■ **What this task involves**: For each line of the data below, copy it if it holds the word "tidy".

────────

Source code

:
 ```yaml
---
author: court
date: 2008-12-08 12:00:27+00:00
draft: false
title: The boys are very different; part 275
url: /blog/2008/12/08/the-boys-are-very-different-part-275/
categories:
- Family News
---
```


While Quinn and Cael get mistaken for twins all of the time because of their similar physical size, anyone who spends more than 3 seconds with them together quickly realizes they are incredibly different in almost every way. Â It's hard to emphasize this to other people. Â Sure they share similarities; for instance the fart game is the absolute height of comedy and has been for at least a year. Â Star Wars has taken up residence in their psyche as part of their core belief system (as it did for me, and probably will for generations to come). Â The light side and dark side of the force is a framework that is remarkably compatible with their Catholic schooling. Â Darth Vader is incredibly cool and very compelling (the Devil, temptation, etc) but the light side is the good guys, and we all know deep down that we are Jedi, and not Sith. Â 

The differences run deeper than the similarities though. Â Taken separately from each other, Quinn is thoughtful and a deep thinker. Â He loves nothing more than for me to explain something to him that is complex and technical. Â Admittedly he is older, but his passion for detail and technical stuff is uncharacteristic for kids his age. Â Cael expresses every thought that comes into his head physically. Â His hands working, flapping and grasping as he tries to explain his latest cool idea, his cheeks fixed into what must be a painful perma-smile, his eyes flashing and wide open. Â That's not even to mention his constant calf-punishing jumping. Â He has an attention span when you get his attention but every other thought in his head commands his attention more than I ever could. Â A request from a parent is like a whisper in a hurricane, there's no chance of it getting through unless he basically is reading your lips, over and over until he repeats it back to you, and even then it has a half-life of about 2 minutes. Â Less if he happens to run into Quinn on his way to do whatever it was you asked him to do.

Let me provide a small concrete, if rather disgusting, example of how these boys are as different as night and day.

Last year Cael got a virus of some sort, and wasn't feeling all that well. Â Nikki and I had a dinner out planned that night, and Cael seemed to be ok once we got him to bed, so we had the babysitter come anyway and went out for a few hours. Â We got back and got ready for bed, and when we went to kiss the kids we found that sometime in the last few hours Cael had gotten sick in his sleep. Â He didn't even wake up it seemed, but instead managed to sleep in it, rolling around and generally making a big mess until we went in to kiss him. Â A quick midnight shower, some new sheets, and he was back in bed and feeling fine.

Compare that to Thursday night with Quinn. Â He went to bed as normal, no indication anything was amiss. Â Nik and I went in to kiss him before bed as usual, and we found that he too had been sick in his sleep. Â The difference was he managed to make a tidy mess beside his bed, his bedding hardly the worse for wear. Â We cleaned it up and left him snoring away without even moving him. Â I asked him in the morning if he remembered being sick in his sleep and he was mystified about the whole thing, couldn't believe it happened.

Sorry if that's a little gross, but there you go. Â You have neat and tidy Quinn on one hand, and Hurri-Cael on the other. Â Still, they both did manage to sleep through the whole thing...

────────

■ **Answer section**:
Compare that to Thursday night with Quinn. Â He went to bed as normal, no indication anything was amiss. Â Nik and I went in to kiss him before bed as usual, and we found that he too had been sick in his sleep. Â The difference was he managed to make a tidy mess beside his bed, his bedding hardly the worse for wear. Â We cleaned it up and left him snoring away without even moving him. Â I asked him in the morning if he remembered being sick in his sleep and he was mystified about the whole thing, couldn't believe it happened.
Sorry if that's a little gross, but there you go. Â You have neat and tidy Quinn on one hand, and Hurri-Cael on the other. Â Still, they both did manage to sleep through the whole thing...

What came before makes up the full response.